- INSTRUCTIONS FOR THE TASK
Using the listing below, please gather every line containing the word "到目前为止".

- MATERIAL TO PROCESS
--*--

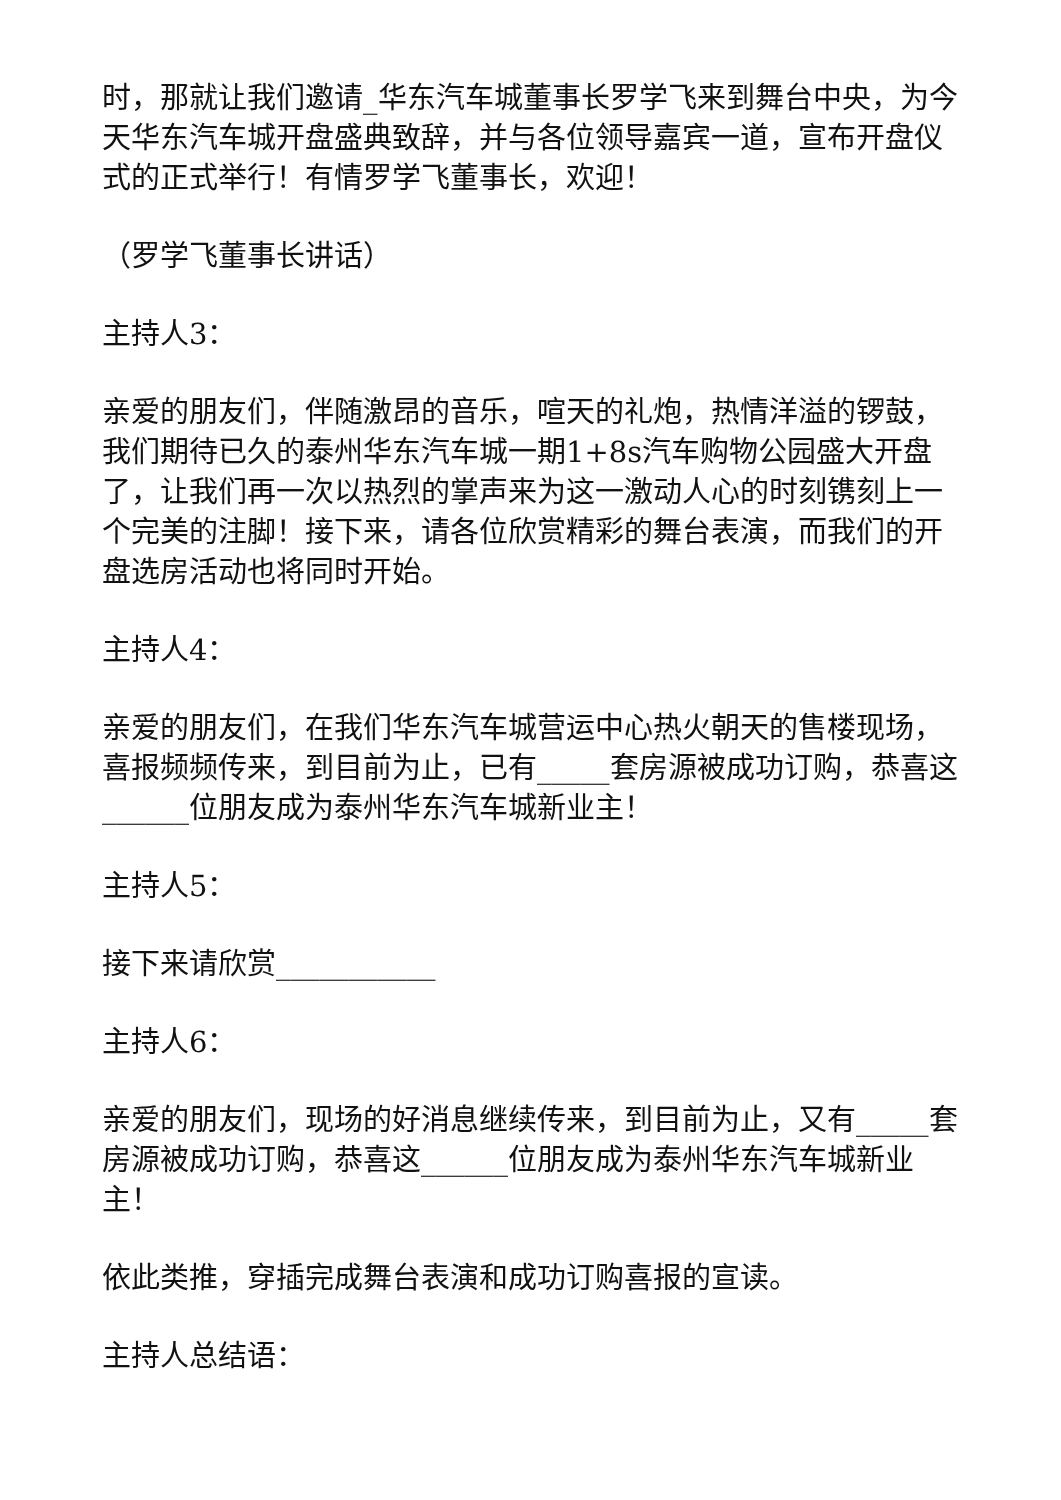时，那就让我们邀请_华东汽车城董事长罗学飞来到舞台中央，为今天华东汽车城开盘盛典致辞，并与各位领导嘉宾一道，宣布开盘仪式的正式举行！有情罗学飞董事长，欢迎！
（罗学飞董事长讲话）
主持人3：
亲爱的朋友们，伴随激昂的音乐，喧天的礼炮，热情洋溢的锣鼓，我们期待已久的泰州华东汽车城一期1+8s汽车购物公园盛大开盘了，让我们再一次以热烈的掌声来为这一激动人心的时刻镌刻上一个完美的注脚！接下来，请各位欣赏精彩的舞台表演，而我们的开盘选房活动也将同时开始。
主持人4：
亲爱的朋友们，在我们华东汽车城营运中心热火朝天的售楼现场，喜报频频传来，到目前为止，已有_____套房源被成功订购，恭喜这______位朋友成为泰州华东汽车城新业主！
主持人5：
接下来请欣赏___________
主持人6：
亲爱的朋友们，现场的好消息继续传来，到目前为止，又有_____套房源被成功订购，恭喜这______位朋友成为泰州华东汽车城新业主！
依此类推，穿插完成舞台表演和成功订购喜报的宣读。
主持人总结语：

--*--

- EXPECTED ANSWER
亲爱的朋友们，在我们华东汽车城营运中心热火朝天的售楼现场，喜报频频传来，到目前为止，已有_____套房源被成功订购，恭喜这______位朋友成为泰州华东汽车城新业主！
亲爱的朋友们，现场的好消息继续传来，到目前为止，又有_____套房源被成功订购，恭喜这______位朋友成为泰州华东汽车城新业主！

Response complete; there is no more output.